(Saved data entries)
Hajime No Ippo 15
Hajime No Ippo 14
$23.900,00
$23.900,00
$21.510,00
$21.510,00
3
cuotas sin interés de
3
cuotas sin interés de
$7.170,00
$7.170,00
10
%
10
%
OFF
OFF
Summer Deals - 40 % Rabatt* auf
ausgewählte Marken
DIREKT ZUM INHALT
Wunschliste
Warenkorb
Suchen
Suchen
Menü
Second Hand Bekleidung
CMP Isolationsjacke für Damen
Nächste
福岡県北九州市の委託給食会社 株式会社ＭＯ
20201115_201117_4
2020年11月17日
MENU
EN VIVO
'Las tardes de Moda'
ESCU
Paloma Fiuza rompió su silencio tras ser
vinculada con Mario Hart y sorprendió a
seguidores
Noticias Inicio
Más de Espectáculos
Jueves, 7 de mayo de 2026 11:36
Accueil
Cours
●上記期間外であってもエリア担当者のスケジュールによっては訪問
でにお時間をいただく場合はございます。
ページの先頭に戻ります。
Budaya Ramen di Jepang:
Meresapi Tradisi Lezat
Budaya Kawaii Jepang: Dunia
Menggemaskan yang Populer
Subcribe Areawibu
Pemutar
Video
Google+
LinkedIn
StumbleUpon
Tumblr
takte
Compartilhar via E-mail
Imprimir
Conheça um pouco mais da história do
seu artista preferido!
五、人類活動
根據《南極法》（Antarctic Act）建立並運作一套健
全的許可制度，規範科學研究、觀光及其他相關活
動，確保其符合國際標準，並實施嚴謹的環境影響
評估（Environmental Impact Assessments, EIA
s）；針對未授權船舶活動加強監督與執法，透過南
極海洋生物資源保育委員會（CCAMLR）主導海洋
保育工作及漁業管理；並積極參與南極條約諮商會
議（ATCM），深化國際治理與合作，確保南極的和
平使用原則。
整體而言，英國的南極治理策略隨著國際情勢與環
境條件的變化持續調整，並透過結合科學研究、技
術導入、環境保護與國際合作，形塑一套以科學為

The task: All of the records above are to be set down again exactly.

Result:
Hajime No Ippo 15
Hajime No Ippo 14
$23.900,00
$23.900,00
$21.510,00
$21.510,00
3
cuotas sin interés de
3
cuotas sin interés de
$7.170,00
$7.170,00
10
%
10
%
OFF
OFF
Summer Deals - 40 % Rabatt* auf
ausgewählte Marken
DIREKT ZUM INHALT
Wunschliste
Warenkorb
Suchen
Suchen
Menü
Second Hand Bekleidung
CMP Isolationsjacke für Damen
Nächste
福岡県北九州市の委託給食会社 株式会社ＭＯ
20201115_201117_4
2020年11月17日
MENU
EN VIVO
'Las tardes de Moda'
ESCU
Paloma Fiuza rompió su silencio tras ser
vinculada con Mario Hart y sorprendió a
seguidores
Noticias Inicio
Más de Espectáculos
Jueves, 7 de mayo de 2026 11:36
Accueil
Cours
●上記期間外であってもエリア担当者のスケジュールによっては訪問
でにお時間をいただく場合はございます。
ページの先頭に戻ります。
Budaya Ramen di Jepang:
Meresapi Tradisi Lezat
Budaya Kawaii Jepang: Dunia
Menggemaskan yang Populer
Subcribe Areawibu
Pemutar
Video
Google+
LinkedIn
StumbleUpon
Tumblr
takte
Compartilhar via E-mail
Imprimir
Conheça um pouco mais da história do
seu artista preferido!
五、人類活動
根據《南極法》（Antarctic Act）建立並運作一套健
全的許可制度，規範科學研究、觀光及其他相關活
動，確保其符合國際標準，並實施嚴謹的環境影響
評估（Environmental Impact Assessments, EIA
s）；針對未授權船舶活動加強監督與執法，透過南
極海洋生物資源保育委員會（CCAMLR）主導海洋
保育工作及漁業管理；並積極參與南極條約諮商會
議（ATCM），深化國際治理與合作，確保南極的和
平使用原則。
整體而言，英國的南極治理策略隨著國際情勢與環
境條件的變化持續調整，並透過結合科學研究、技
術導入、環境保護與國際合作，形塑一套以科學為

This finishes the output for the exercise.